Learn the basic algorithms for traversing trees and graphs.

# Depth-First Search

Premium Content - Free Preview

To do something useful with graphs, you need to be traverse them systematically to find connections and paths. **Depth-First Search** (DFS) traverses through a graph's nodes by going as far as possible in one direction before backtracking. (See Backtracking for a non-tree example.)

In this Algorithm visualizer you can view the graph as a logical chart or as a list of lists. Pick a start vertex, and then click Run DFS to see the algorithm in action!

### DFS Algorithm

DFS goes through a graph as far as possible in one direction before backtracking to other nodes.
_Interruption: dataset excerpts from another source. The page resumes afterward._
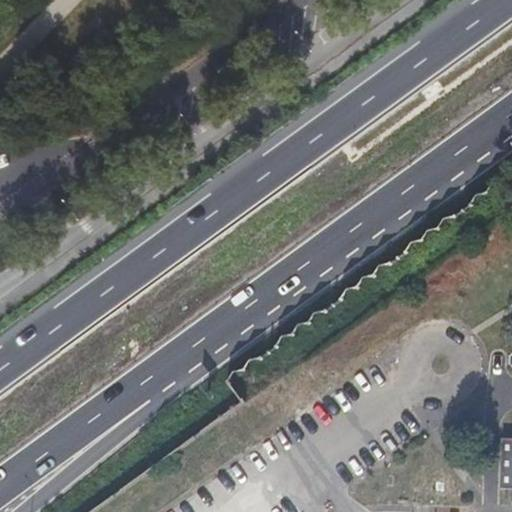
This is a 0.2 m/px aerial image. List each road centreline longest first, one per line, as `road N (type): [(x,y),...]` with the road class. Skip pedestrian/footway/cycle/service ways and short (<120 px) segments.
road 1 (motorway): [(507,0),(0,370)]
road 2 (motorway): [(140,384),(511,114)]
road 3 (motorway): [(32,511),(140,421),(140,384)]
road 4 (motorway): [(0,486),(140,384)]
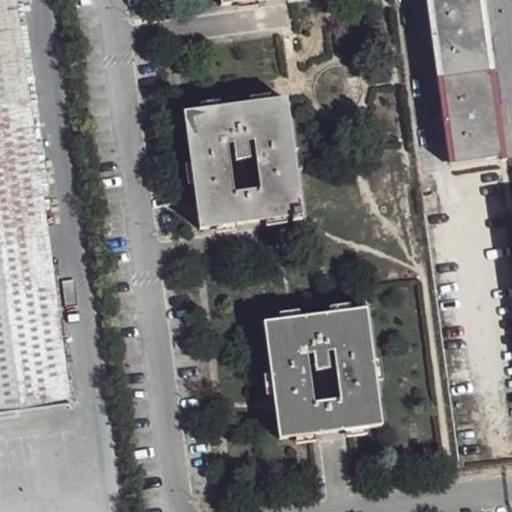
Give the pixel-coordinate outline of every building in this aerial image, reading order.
[(0,0),(0,411),(31,407),(66,402),(70,402),(16,0),(0,0)] [(430,0),(454,165),(500,159),(477,0),(430,0)] [(200,230),(301,216),(286,101),(184,115),(200,230)] [(366,311),(264,324),(280,440),(381,426),(366,311)] [(66,402),(31,407),(32,417),(67,412),(66,402)]
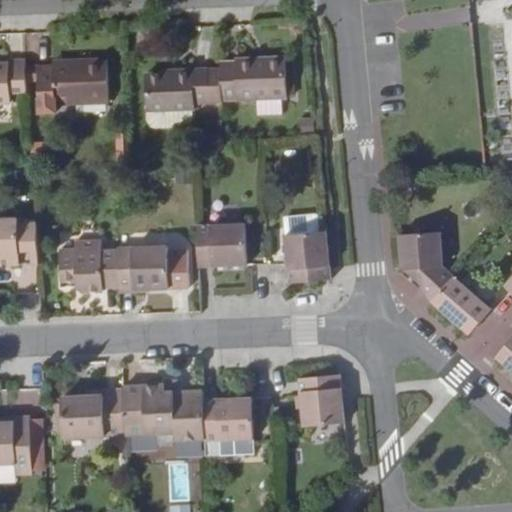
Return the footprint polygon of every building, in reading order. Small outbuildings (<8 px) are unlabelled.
[(236,61),(221,62),(221,69),(222,101),(288,99),(288,96),(286,65),(286,57),(236,58),(236,61)] [(0,63),(0,103),(11,104),(11,93),(27,93),(27,83),(26,68),(26,60),(11,60),(11,63),(0,63)] [(54,67),(38,68),(39,82),(40,106),(109,103),(107,60),(82,60),(82,66),(54,67)] [(293,65),(286,65),(288,96),(295,96),(293,65)] [(38,68),(26,68),(27,83),(39,82),(38,68)] [(174,73),(146,74),(147,111),(193,110),(195,110),(195,104),(222,103),(221,69),(174,71),(174,73)] [(257,100),(258,116),(283,116),(282,99),(257,100)] [(193,110),(147,111),(147,120),(150,127),(155,129),(175,128),(174,123),(194,122),(193,110)] [(284,218),(284,232),(309,231),(308,216),(284,218)] [(19,219),(0,219),(0,260),(8,260),(8,265),(39,263),(37,223),(19,224),(19,219)] [(246,223),(197,225),(199,268),(248,266),(246,223)] [(327,232),(285,235),(290,284),(332,280),(327,232)] [(442,233),(400,235),(402,270),(404,270),(421,269),(421,285),(421,293),(432,302),(455,276),(444,267),(442,233)] [(169,247),(118,249),(119,279),(120,289),(120,291),(149,290),(170,289),(169,247)] [(76,257),(60,258),(61,283),(78,282),(78,286),(84,293),(104,292),(104,290),(104,280),(119,279),(118,249),(100,250),(100,255),(76,255),(76,257)] [(421,269),(404,270),(421,285),(421,269)] [(492,309),(455,276),(432,302),(470,334),(492,309)] [(119,279),(104,280),(104,290),(120,289),(119,279)] [(511,339),(496,358),(511,371),(511,339)] [(341,375),(299,379),(304,427),(345,423),(341,375)] [(166,385),(123,387),(123,389),(125,435),(158,433),(175,433),(175,441),(205,440),(204,399),(204,391),(166,393),(166,385)] [(87,396),(63,397),(63,404),(64,431),(64,438),(125,435),(123,389),(104,390),(104,395),(87,396)] [(253,397),(204,399),(205,440),(206,442),(254,440),(253,397)] [(15,421),(0,421),(0,465),(15,465),(16,473),(16,475),(33,475),(31,415),(14,416),(15,421)] [(175,433),(158,433),(158,442),(162,446),(173,446),(175,441),(175,433)] [(254,440),(206,442),(206,456),(254,454),(254,440)] [(15,465),(0,465),(0,473),(16,473),(15,465)]
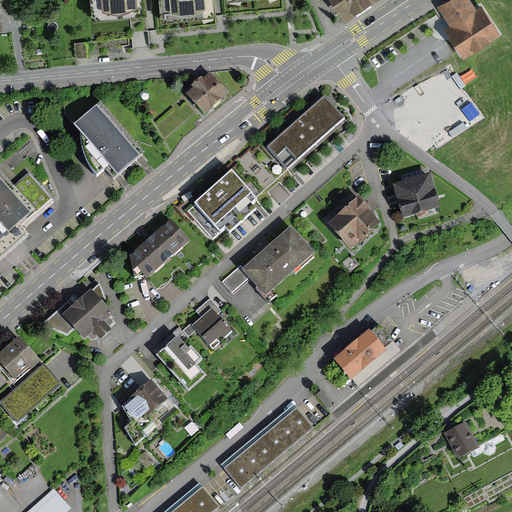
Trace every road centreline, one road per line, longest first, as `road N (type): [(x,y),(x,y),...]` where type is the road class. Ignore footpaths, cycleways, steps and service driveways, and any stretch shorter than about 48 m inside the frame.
road 1 (residential): [(511,235),(380,304),(151,511)]
road 2 (primary): [(289,83),(0,323)]
road 3 (residential): [(104,365),(363,140)]
road 4 (tertiary): [(0,81),(252,56),(289,83)]
road 5 (residential): [(0,272),(67,205),(39,128),(27,120),(5,127)]
road 6 (residential): [(362,511),(375,477),(393,458),(511,367)]
road 7 (residential): [(376,121),(472,190),(511,233)]
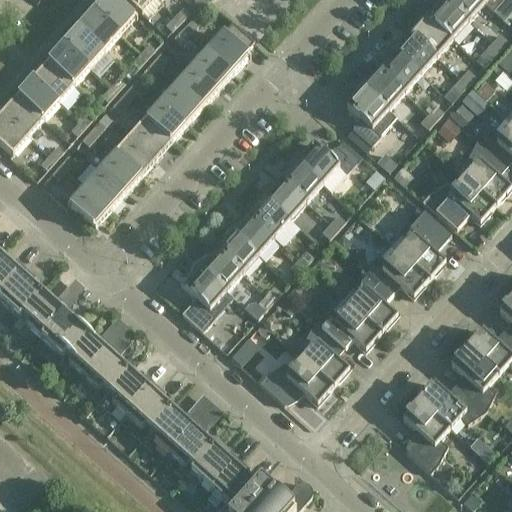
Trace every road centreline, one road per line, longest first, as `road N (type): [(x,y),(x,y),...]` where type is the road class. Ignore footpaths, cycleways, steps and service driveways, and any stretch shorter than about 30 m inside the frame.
road 1 (residential): [(103,261),(117,255),(344,0)]
road 2 (residential): [(511,244),(312,464)]
road 3 (residential): [(103,261),(106,277),(136,307),(312,464)]
road 4 (residential): [(0,184),(81,257),(103,261)]
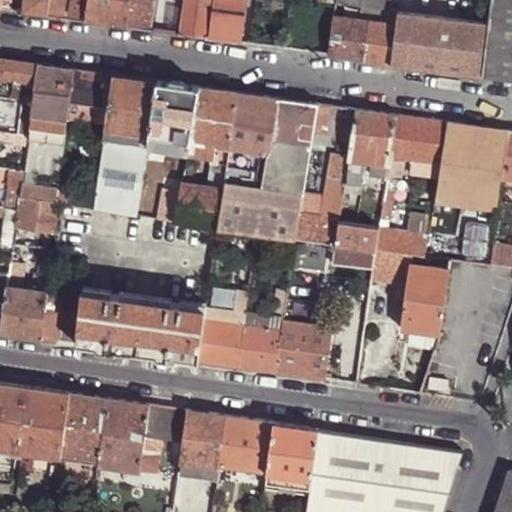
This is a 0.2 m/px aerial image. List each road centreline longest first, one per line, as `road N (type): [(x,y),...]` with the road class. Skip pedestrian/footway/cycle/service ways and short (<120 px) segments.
road 1 (residential): [(471,511),(491,453),(477,427),(0,364)]
road 2 (residential): [(0,32),(511,106)]
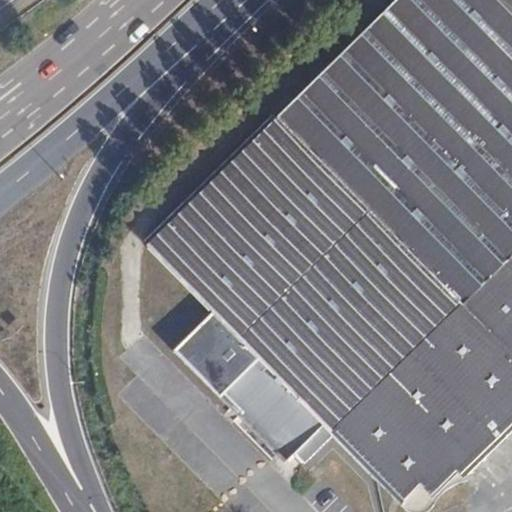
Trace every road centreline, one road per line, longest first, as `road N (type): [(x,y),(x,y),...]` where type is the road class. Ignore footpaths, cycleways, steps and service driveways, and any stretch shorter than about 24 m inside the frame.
road 1 (motorway): [(91,511),(59,371),(65,254),(103,161),(217,4)]
road 2 (primary): [(0,194),(217,4)]
road 3 (motorway): [(75,511),(0,392)]
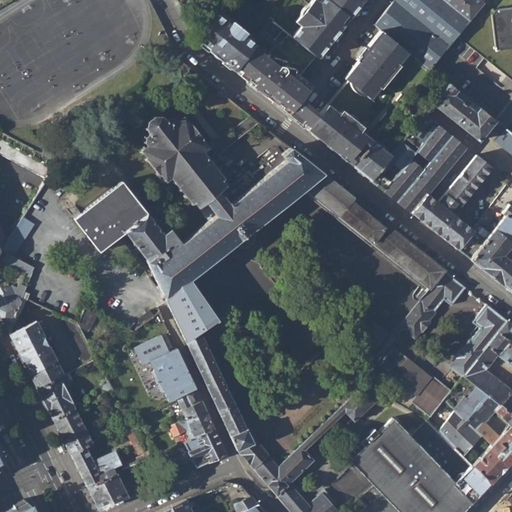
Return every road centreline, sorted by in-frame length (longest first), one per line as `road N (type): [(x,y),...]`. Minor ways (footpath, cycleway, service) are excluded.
road 1 (residential): [(511,309),(205,64),(164,0)]
road 2 (secondary): [(72,511),(0,368)]
road 3 (residential): [(258,491),(235,464),(126,511)]
road 4 (residential): [(308,94),(383,0)]
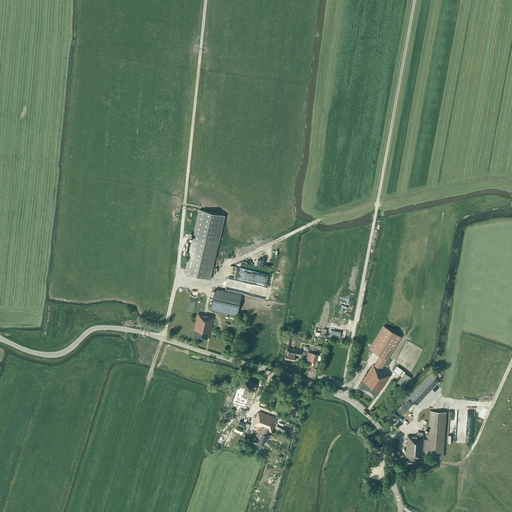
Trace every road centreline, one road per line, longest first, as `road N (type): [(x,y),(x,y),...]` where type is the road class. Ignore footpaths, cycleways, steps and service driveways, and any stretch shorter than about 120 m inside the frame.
road 1 (tertiary): [(342,396),(127,330),(96,328),(45,355),(0,339)]
road 2 (track): [(162,338),(176,277),(205,0)]
road 3 (unclassified): [(342,396),(373,222)]
road 4 (track): [(176,277),(215,281),(320,218)]
road 5 (tertiary): [(400,511),(387,436),(342,396)]
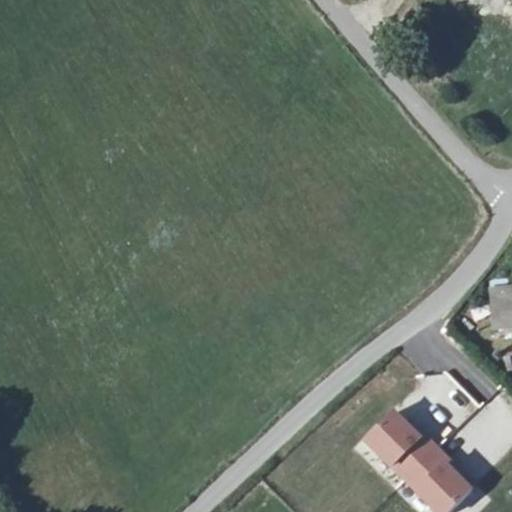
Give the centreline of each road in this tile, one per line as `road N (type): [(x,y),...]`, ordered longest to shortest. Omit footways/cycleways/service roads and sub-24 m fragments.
road 1 (residential): [(196,511),(466,274),(511,206)]
road 2 (unclassified): [(511,203),(324,0)]
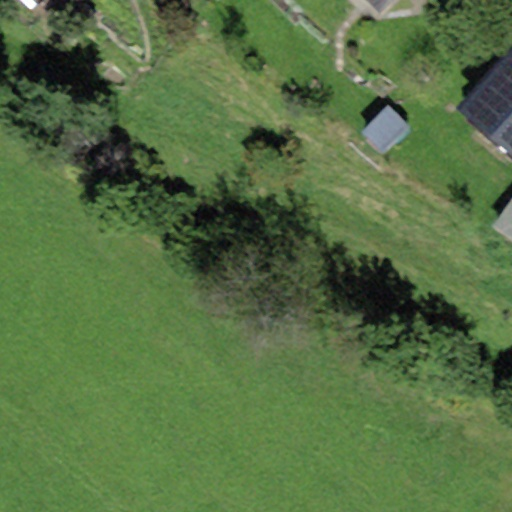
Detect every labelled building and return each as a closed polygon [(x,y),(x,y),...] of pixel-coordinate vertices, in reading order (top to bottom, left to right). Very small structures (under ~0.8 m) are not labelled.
[(391,0),(360,0),(377,16),(391,0)] [(511,46),(499,62),(511,72),(511,46)] [(458,110),(511,154),(511,72),(499,62),(458,110)] [(361,133),(381,156),(410,129),(390,107),(361,133)] [(511,199),(491,228),(511,243),(511,199)]
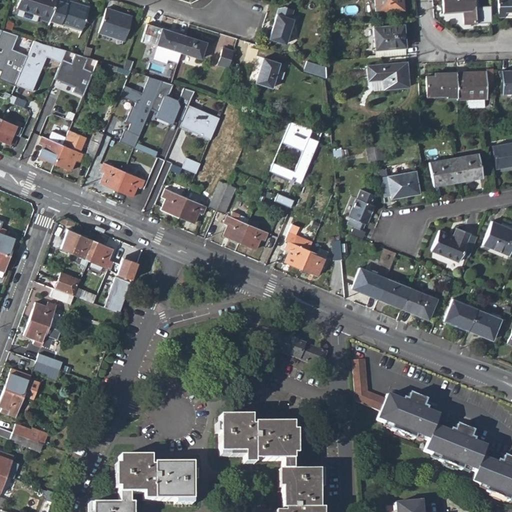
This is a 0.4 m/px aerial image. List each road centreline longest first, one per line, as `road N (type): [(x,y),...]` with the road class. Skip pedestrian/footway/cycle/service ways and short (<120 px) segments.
road 1 (residential): [(511,386),(344,317)]
road 2 (residential): [(4,327),(52,195)]
road 3 (residential): [(175,247),(52,195)]
road 4 (residential): [(117,394),(63,511)]
road 5 (residential): [(421,0),(430,32),(452,50),(511,42)]
road 6 (residential): [(511,196),(419,213),(404,235)]
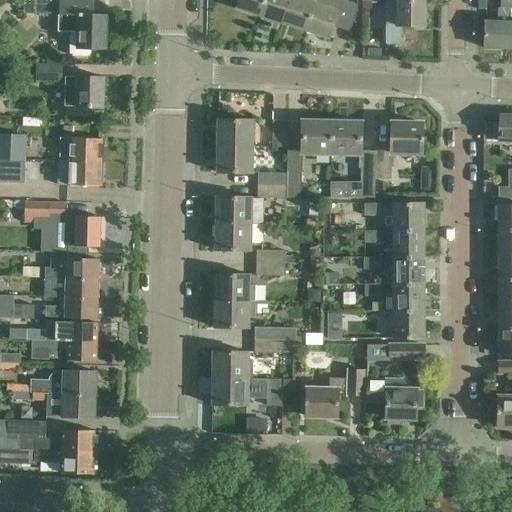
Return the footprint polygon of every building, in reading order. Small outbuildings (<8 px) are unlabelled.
[(92,54),(92,47),(105,48),(106,16),(89,15),(89,0),(36,0),(37,11),(59,11),(58,32),(71,32),(70,54),(73,57),(89,57),(92,54)] [(260,16),(265,0),(237,0),(235,8),(260,16)] [(265,0),(260,16),(283,23),(290,0),(265,0)] [(290,0),(283,23),(305,30),(313,5),(314,0),(290,0)] [(349,33),(355,15),(356,10),(357,5),(340,0),(314,0),(313,5),(305,30),(328,38),(332,27),(349,33)] [(363,0),(363,9),(373,9),(372,0),(363,0)] [(486,0),(477,0),(478,9),(487,9),(486,0)] [(511,0),(500,0),(500,8),(498,8),(497,22),(485,21),(484,49),(510,50),(511,0)] [(424,26),(424,3),(398,3),(389,3),(389,43),(400,43),(400,26),(424,26)] [(47,57),(47,65),(59,66),(59,57),(47,57)] [(59,66),(47,65),(37,65),(37,81),(62,82),(62,66),(59,66)] [(65,106),(83,107),(103,108),(104,78),(66,77),(65,91),(65,106)] [(39,108),(39,118),(55,119),(56,109),(39,108)] [(484,140),(511,141),(511,115),(500,115),(500,123),(485,122),(484,140)] [(218,146),(254,147),(254,120),(219,119),(218,146)] [(288,147),(288,140),(289,121),(274,120),(273,147),(288,147)] [(302,153),(333,154),(334,121),(303,120),(302,153)] [(334,121),(333,154),(361,155),(362,122),(334,121)] [(362,168),(362,182),(331,182),(331,199),(361,199),(375,199),(375,179),(392,180),(393,153),(422,154),(423,124),(391,123),(391,151),(376,151),(376,169),(362,168)] [(0,135),(0,159),(4,160),(25,161),(25,136),(0,135)] [(60,162),(102,163),(102,138),(61,137),(60,162)] [(217,173),(237,173),(253,173),(254,147),(218,146),(217,173)] [(4,160),(4,170),(24,170),(25,161),(4,160)] [(101,185),(102,163),(60,162),(59,184),(101,185)] [(288,175),(288,188),(288,197),(301,198),(302,168),(288,168),(288,175)] [(288,188),(288,175),(259,174),(259,187),(288,188)] [(422,180),(421,193),(434,194),(435,181),(422,180)] [(500,199),(511,198),(511,186),(500,186),(500,199)] [(216,224),(264,225),(264,199),(287,199),(288,197),(288,188),(259,187),(259,198),(217,197),(216,224)] [(49,224),(49,216),(66,216),(67,204),(26,203),(25,223),(49,224)] [(365,216),(382,216),(382,204),(365,204),(365,216)] [(393,204),(393,231),(425,231),(425,204),(393,204)] [(511,204),(499,205),(499,230),(511,229),(511,204)] [(67,245),(79,245),(99,246),(100,216),(75,215),(75,232),(68,232),(67,245)] [(251,250),(252,244),(263,244),(264,225),(216,224),(216,249),(251,250)] [(511,229),(499,230),(499,254),(511,254),(511,229)] [(365,243),(381,244),(382,231),(365,231),(365,243)] [(425,231),(393,231),(393,258),(425,259),(425,231)] [(320,248),(310,248),(310,258),(320,258),(320,248)] [(257,264),(285,265),(286,251),(257,251),(257,264)] [(511,254),(499,254),(499,279),(511,279),(511,254)] [(46,268),(45,278),(98,279),(99,259),(51,257),(50,268),(46,268)] [(349,270),(382,270),(382,258),(349,258),(349,270)] [(393,258),(393,286),(425,286),(425,259),(393,258)] [(285,265),(257,264),(257,275),(285,275),(285,265)] [(215,303),(250,304),(250,286),(251,275),(215,274),(215,303)] [(45,297),(65,298),(98,299),(98,279),(45,278),(45,297)] [(499,304),(511,304),(511,279),(499,279),(499,304)] [(365,296),(381,297),(381,285),(365,284),(365,296)] [(425,286),(393,286),(393,313),(425,313),(425,311),(431,311),(431,310),(430,310),(430,296),(425,296),(425,286)] [(321,289),(308,289),(308,302),(321,302),(321,289)] [(44,316),(77,317),(97,317),(98,299),(65,298),(64,313),(56,313),(56,308),(44,308),(44,316)] [(249,327),(249,316),(250,304),(215,303),(214,326),(249,327)] [(511,304),(499,304),(499,329),(511,329),(511,304)] [(14,318),(34,320),(35,306),(15,305),(14,318)] [(393,339),(405,339),(425,339),(425,313),(393,313),(393,339)] [(9,340),(32,341),(96,343),(97,323),(67,322),(67,332),(51,332),(51,331),(10,330),(9,340)] [(255,341),(296,341),(296,328),(255,328),(255,341)] [(511,329),(499,329),(500,354),(511,353),(511,329)] [(96,361),(96,343),(32,341),(32,359),(50,360),(50,355),(58,356),(58,352),(67,353),(66,360),(96,361)] [(296,341),(255,341),(255,353),(295,354),(296,341)] [(389,358),(404,358),(424,358),(424,344),(389,345),(389,358)] [(389,345),(368,345),(368,359),(389,358),(389,345)] [(249,352),(234,352),(213,352),(213,378),(244,378),(244,365),(249,365),(249,352)] [(1,370),(20,370),(21,355),(1,354),(1,370)] [(500,372),(511,372),(511,360),(499,361),(500,372)] [(31,380),(31,392),(62,393),(95,395),(95,371),(63,370),(55,370),(49,378),(49,381),(31,380)] [(328,388),(326,388),(306,388),(305,415),(337,416),(338,390),(348,390),(348,394),(364,394),(364,374),(364,371),(349,370),(348,379),(329,378),(328,388)] [(247,405),(247,393),(244,393),(244,378),(213,378),(212,404),(247,405)] [(283,379),(268,379),(268,405),(282,406),(282,393),(283,379)] [(283,379),(282,393),(294,393),(294,379),(283,379)] [(386,383),(368,382),(367,400),(386,401),(386,418),(387,418),(387,422),(400,422),(400,419),(415,419),(415,409),(422,409),(422,390),(405,389),(405,381),(386,380),(386,383)] [(15,399),(32,399),(45,400),(46,395),(47,395),(47,416),(94,418),(95,395),(62,393),(31,392),(15,392),(15,399)] [(498,426),(511,426),(511,395),(499,395),(498,426)] [(18,439),(18,451),(92,453),(93,431),(62,430),(62,440),(46,440),(46,422),(7,421),(7,438),(18,439)] [(18,451),(2,450),(1,463),(35,464),(35,461),(60,462),(60,473),(92,474),(92,453),(18,451)]
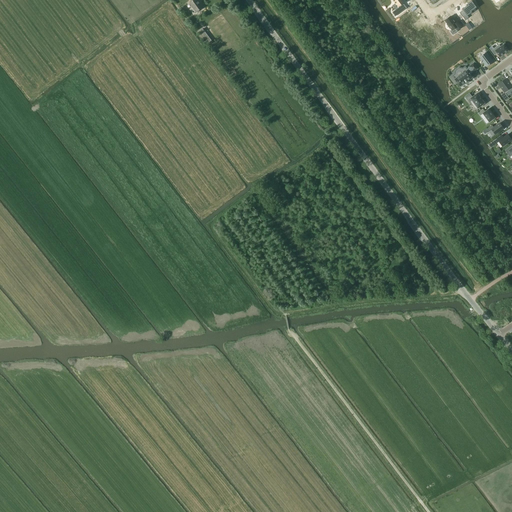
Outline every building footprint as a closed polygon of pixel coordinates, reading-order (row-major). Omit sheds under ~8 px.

DFS is similar to the pre-order tree traversal, but you need to make sure you don't get stuck in a loop. To do this, you'll need to keep track of which Nodes have been visited. Before clicking below, see if you can figure out a recursive algorithm to print out a graph in DFS order.

- Print the value of the Node N.
- Mark N as visited.
- Get all the adjacent nodes to N.
- Call DFS on every adjacent Node that's not visited.

**Q:** If you're using actual Nodes for your graph, you can mark them as visited, but how will you track visits if you're just using lists of numbers?

**A:** You can use an array of booleans that keeps track of which Nodes have been visited.